=== What you should do ===
Pick out every line of the material below that contains the string "instrument", matching case exactly, and copy each one.

[Records supplied start]

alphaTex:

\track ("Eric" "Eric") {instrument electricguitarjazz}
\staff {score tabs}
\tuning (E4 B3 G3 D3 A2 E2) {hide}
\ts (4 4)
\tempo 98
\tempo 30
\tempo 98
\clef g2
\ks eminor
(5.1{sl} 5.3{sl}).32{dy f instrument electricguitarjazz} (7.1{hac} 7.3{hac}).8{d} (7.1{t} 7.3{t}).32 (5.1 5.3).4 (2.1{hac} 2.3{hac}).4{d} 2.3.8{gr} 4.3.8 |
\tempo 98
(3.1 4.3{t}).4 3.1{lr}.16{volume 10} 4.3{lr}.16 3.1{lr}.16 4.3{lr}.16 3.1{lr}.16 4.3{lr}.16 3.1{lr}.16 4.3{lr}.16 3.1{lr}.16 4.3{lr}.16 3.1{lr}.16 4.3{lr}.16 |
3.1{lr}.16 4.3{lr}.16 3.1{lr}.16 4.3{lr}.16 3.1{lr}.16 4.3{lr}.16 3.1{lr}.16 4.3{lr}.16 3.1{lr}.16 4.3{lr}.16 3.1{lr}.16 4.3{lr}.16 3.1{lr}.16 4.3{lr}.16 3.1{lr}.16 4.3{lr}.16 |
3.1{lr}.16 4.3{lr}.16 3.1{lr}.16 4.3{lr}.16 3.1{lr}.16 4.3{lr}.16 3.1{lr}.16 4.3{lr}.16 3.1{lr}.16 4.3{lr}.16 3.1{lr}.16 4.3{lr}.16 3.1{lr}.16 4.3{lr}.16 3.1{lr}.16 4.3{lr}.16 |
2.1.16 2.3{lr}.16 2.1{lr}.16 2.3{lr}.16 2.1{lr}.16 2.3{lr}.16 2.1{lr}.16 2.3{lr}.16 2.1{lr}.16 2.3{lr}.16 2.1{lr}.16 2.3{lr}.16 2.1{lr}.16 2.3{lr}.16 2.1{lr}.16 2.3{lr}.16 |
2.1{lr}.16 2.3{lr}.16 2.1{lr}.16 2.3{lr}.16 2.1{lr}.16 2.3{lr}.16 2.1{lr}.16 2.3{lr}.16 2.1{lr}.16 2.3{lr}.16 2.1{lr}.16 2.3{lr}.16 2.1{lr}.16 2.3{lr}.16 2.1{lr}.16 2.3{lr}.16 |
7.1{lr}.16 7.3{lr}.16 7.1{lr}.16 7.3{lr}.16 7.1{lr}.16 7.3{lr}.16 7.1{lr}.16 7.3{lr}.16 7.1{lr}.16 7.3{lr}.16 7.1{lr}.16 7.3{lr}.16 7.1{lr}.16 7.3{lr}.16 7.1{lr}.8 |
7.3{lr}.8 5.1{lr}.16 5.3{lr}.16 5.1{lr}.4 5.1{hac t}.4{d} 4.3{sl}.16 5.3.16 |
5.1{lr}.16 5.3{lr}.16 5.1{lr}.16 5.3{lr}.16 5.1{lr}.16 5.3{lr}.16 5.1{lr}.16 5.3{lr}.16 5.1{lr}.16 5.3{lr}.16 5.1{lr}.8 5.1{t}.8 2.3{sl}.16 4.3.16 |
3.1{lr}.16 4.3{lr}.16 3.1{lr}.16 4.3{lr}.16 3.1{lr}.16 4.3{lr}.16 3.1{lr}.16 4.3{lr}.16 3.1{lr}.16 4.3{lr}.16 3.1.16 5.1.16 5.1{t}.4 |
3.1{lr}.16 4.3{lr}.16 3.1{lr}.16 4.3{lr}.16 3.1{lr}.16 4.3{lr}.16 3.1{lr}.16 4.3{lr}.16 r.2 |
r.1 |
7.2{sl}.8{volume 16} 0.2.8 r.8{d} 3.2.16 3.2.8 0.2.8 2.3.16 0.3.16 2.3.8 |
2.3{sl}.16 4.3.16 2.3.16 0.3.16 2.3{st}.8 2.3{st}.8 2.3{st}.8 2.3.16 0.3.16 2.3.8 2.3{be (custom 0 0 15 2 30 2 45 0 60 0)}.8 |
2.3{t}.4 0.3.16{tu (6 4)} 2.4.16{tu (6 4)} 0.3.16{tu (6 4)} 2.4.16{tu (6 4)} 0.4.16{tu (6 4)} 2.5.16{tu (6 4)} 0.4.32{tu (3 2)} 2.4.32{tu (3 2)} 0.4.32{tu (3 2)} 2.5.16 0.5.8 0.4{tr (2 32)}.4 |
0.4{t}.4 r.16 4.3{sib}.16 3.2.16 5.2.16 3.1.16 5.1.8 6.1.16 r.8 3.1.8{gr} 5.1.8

[Records supplied end]

=== Finished answer ===
\track ("Eric" "Eric") {instrument electricguitarjazz}
(5.1{sl} 5.3{sl}).32{dy f instrument electricguitarjazz} (7.1{hac} 7.3{hac}).8{d} (7.1{t} 7.3{t}).32 (5.1 5.3).4 (2.1{hac} 2.3{hac}).4{d} 2.3.8{gr} 4.3.8 |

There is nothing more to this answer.